** START OF EXTRACTED TEXT **
When I say ‘nuances’, I mean that a human pedaling a power meter is constantly shifting their power by a few watts. No matter how perfect you think you are, you’re not actually pedaling exactly 250w every second. Instead, it’s roughly 248w, 253w, 247w, 250w, 255w, etc… (and that’d be a crazy precise person too). As such, algorithms from Zwift and 3rd party site Zwift Power (where results are tabulated) could more easily flag these efforts as they fail to appear like a human’s actual performance. Note that in EPO mode it would have the variability because it’s using your actual power as baseline.

So, in a nutshell, the hack presented as-is, is exclusively for use at home (where you control the environment), with a PC/Mac, and in a case where there might not be a ton of focus on your actual output numbers. Still, it’s a starter point. In the next section we’ll talk about where this goes from here.
** END OF EXTRACTED TEXT **
** START OF DATASET RECORDS **
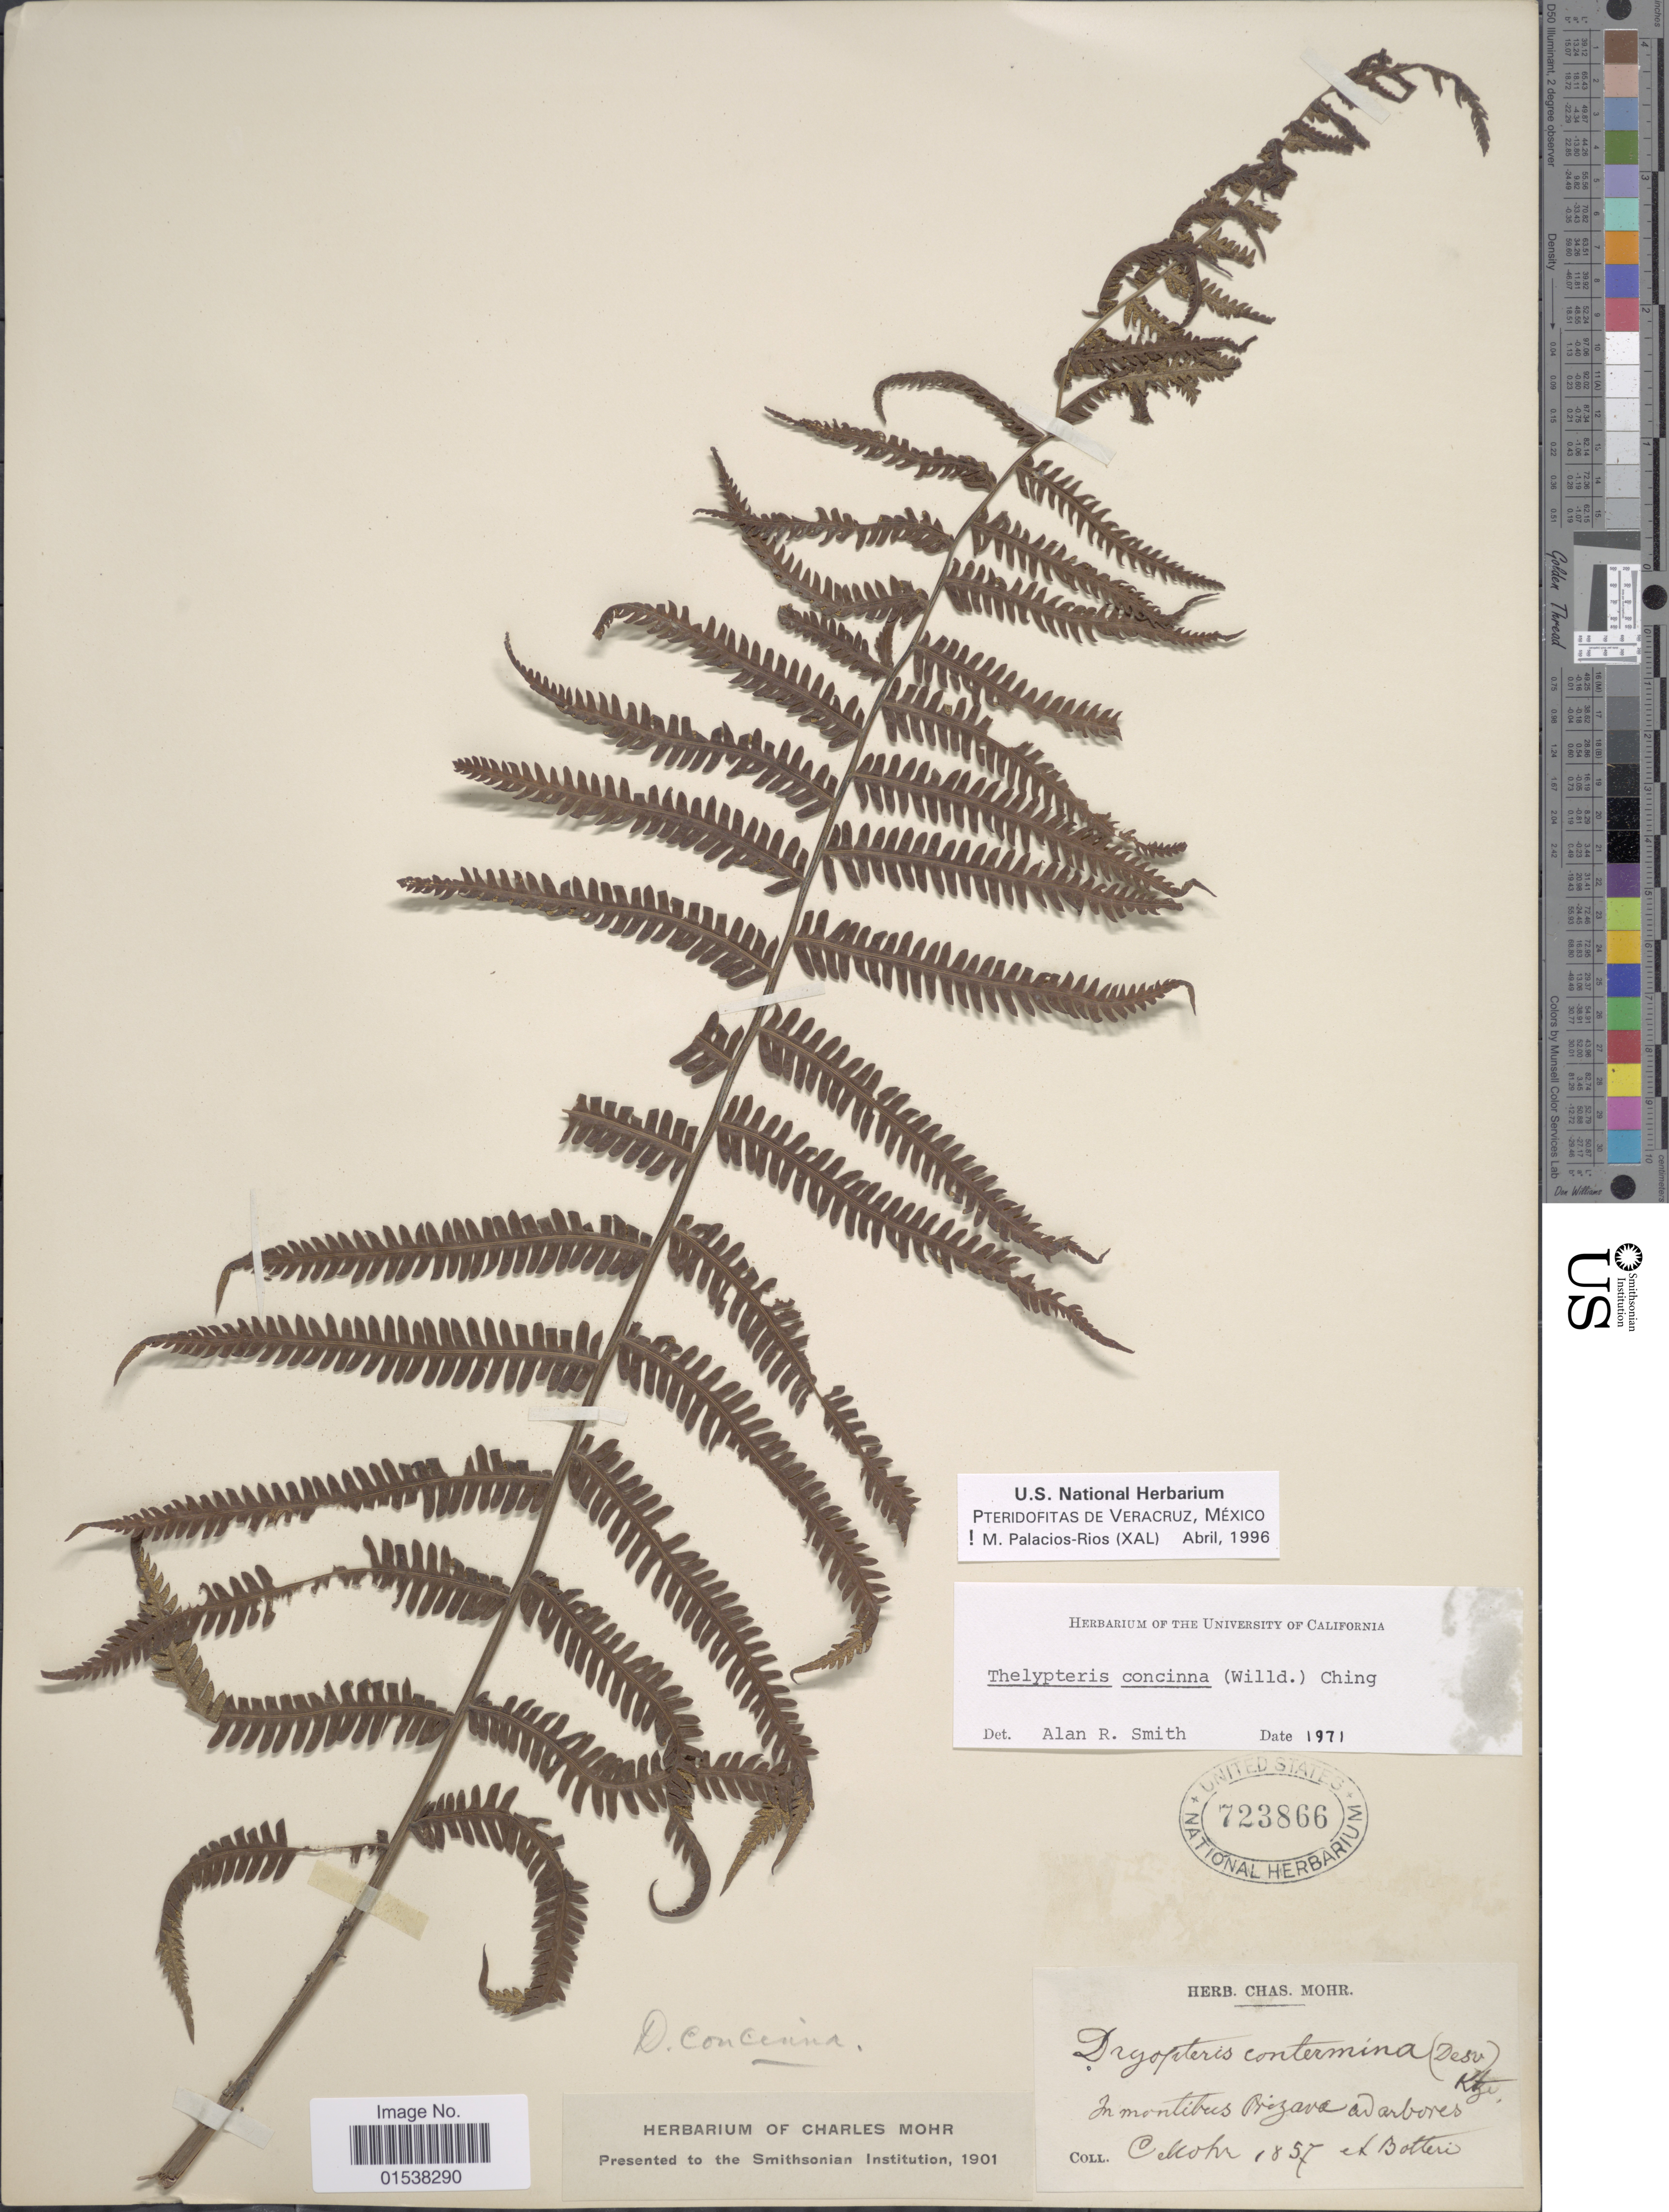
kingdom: Plantae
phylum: Tracheophyta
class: Polypodiopsida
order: Polypodiales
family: Thelypteridaceae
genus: Amauropelta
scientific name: Amauropelta concinna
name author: (Willd.) Pic. Serm.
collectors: Mohr, C. T. (herbarium) & M. Botteri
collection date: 1857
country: Mexico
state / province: Veracruz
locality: In montibus, Orizava ad arbores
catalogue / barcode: US 723866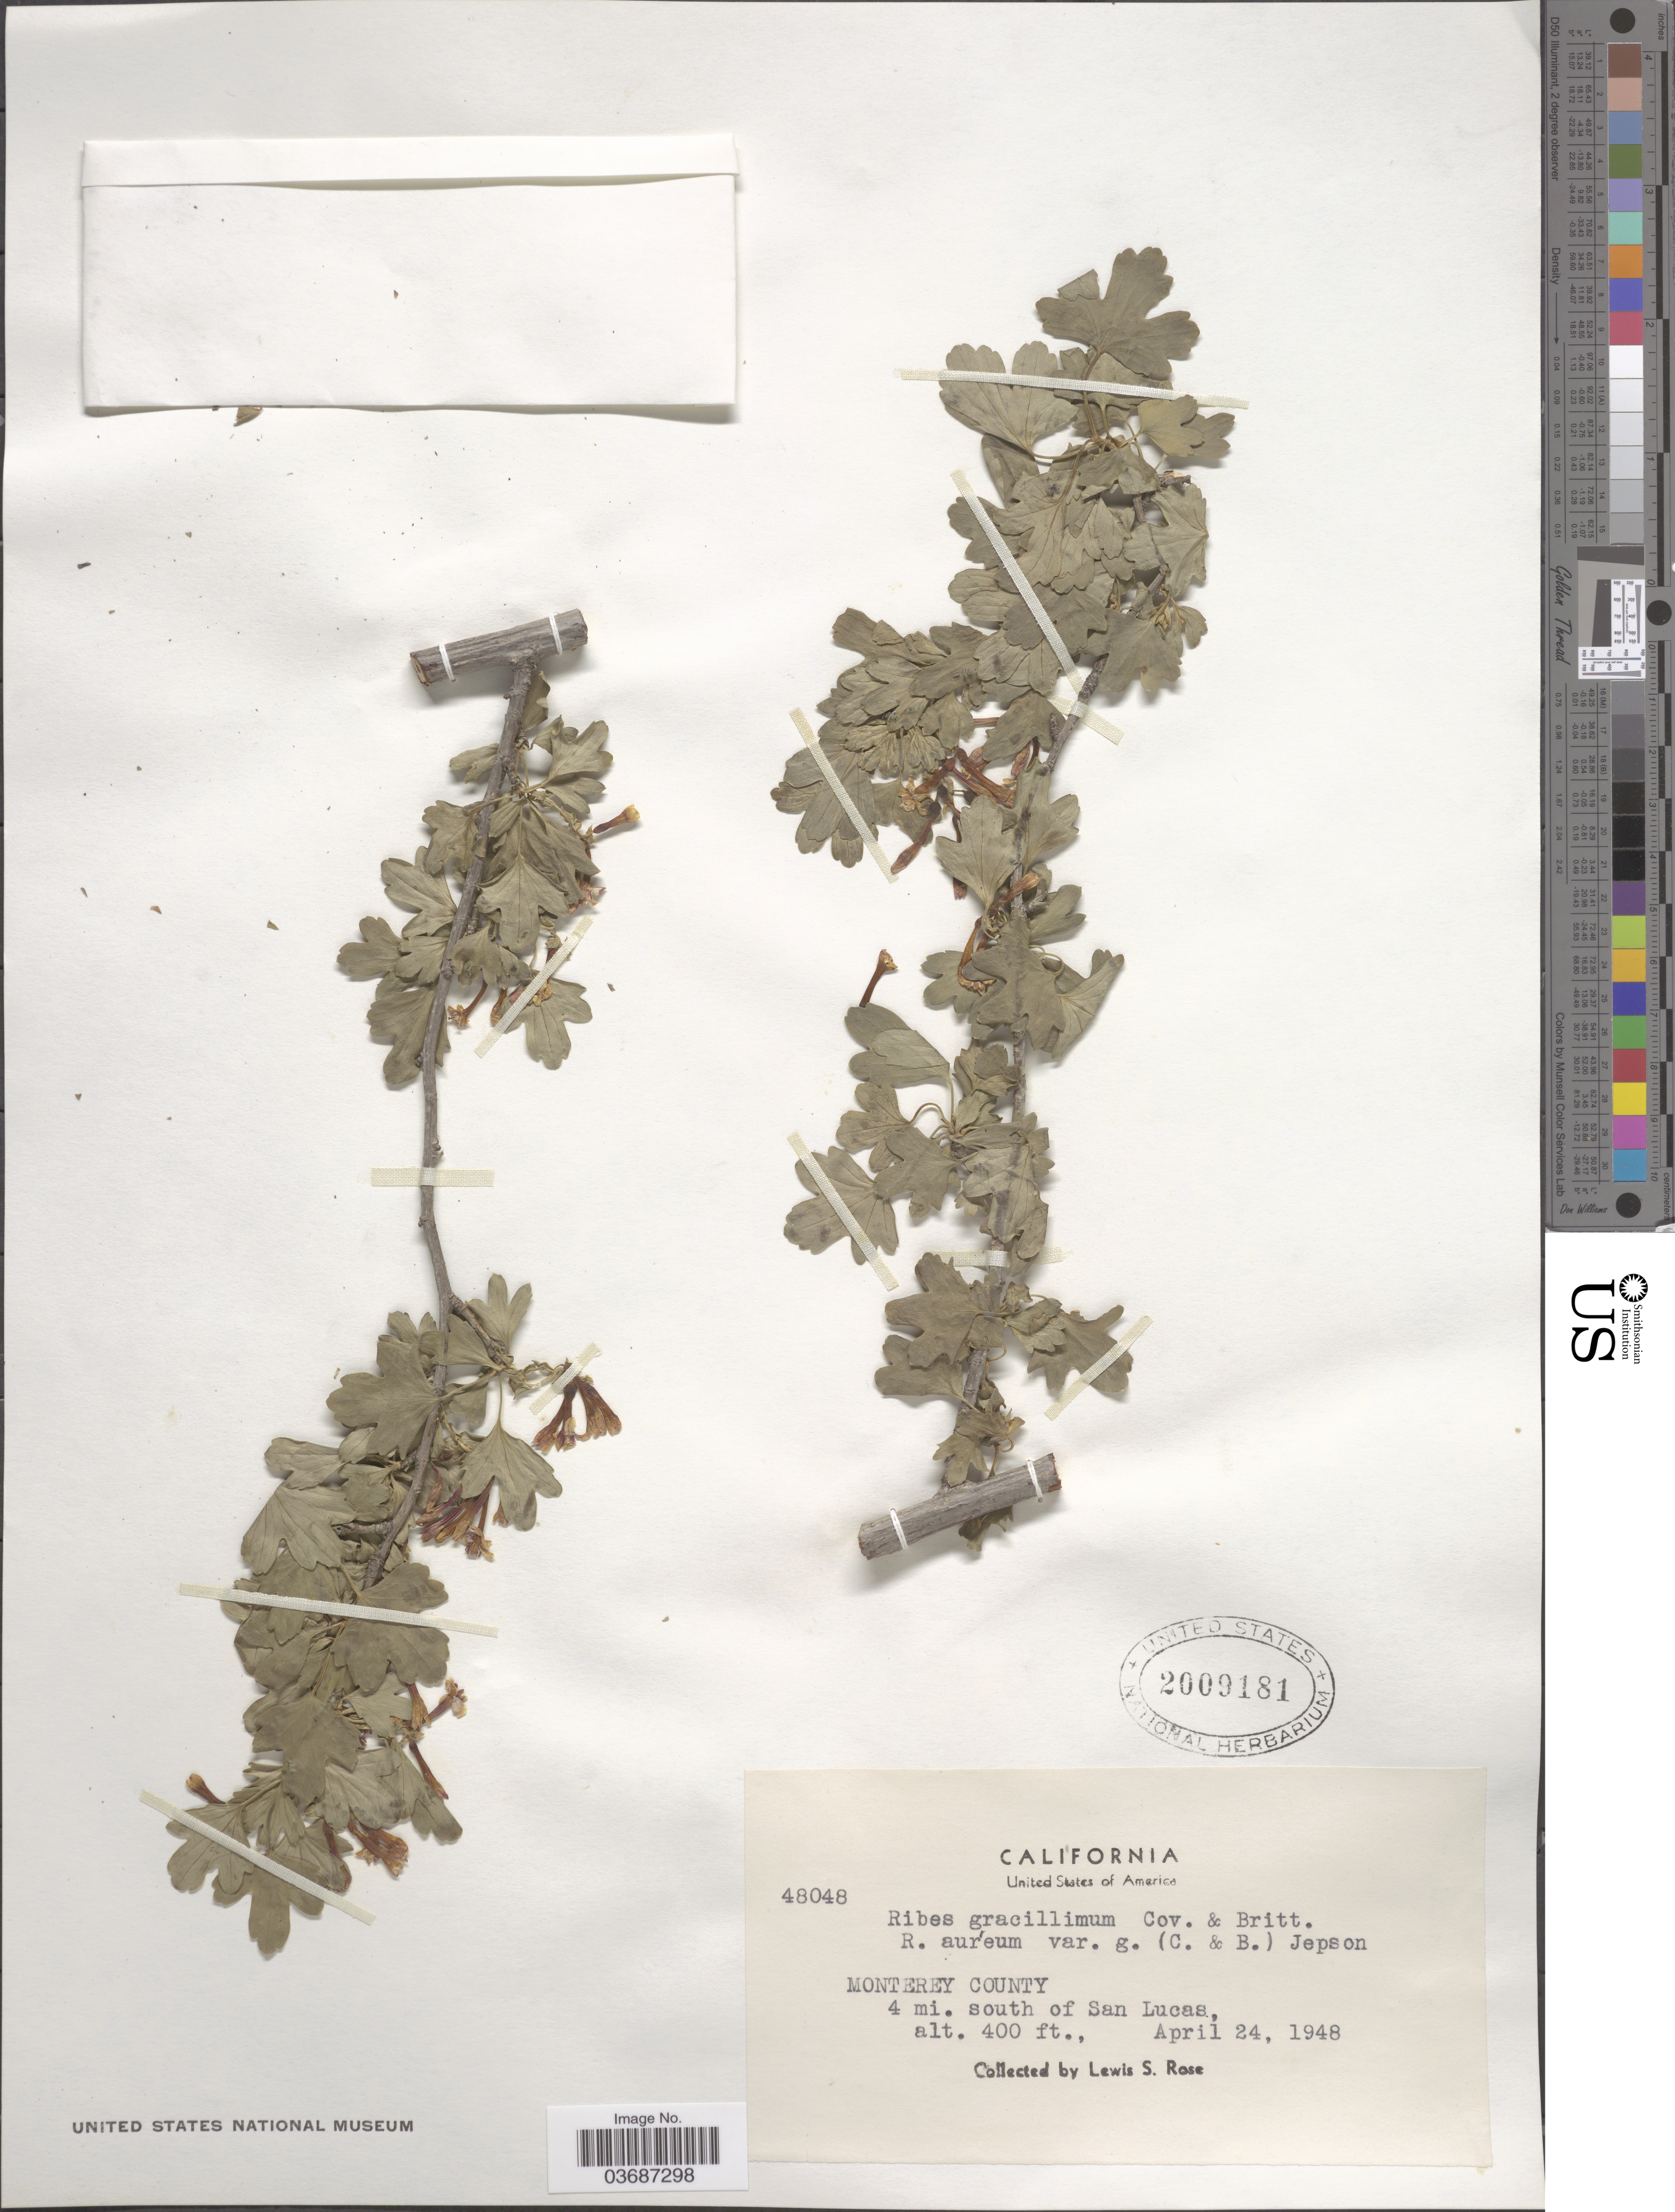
** END OF DATASET RECORDS **
§ **PROBLEMS AND TASKS**:
1. In the passage about the Zwift power hack, why does EPO mode still show variability in the power numbers?
2. Carry on with the passage about the Zwift power hack from where it stops.

§ **ANSWER SET**:
1. It uses your actual power as its baseline.

2.
However, if you’d like to watch the full presentation on YouTube, check it out below (it’s an audience recording, the official recordings aren’t up yet). Also, here’s their site with all the documentation details/etc

The Next Gen Hack:

Here’s the thing: In the grand scheme of hacks, this hack isn’t super impressive. Not yet. In fact, Keith Wakeham already outlined a more sophisticated hack in terms of resiliency to getting caught back in March. I asked Brad and Mike if they had seen it, and surprisingly they hadn’t. They noted they had started their research back in February before Keith’s video, and given that they came up with a fairly different solution – that seems pretty likely they didn’t know of Keith’s video. Speaking of which, here’s that video from Keith:

While both hacks seem similar – they’re actually fairly different. Specifically the following:

Keith’s hack is ANT+ based and doesn’t re-transmit anything from an existing trainer, but just acts as the sole source of data. Importantly though, it includes slight bits of variation to power/cadence/HR to more accurately emulate a human. He notes he has tried it in races and never triggered any sorts of cheating audits in place today.

 

 

Brad’s hack is ANT+ based but re-transmits existing hardware (trainers/power meters/etc…). It doesn’t include any human variability, but does more accurately replicate the source/original trainer – making it harder for Zwift to detect hardware anomalies.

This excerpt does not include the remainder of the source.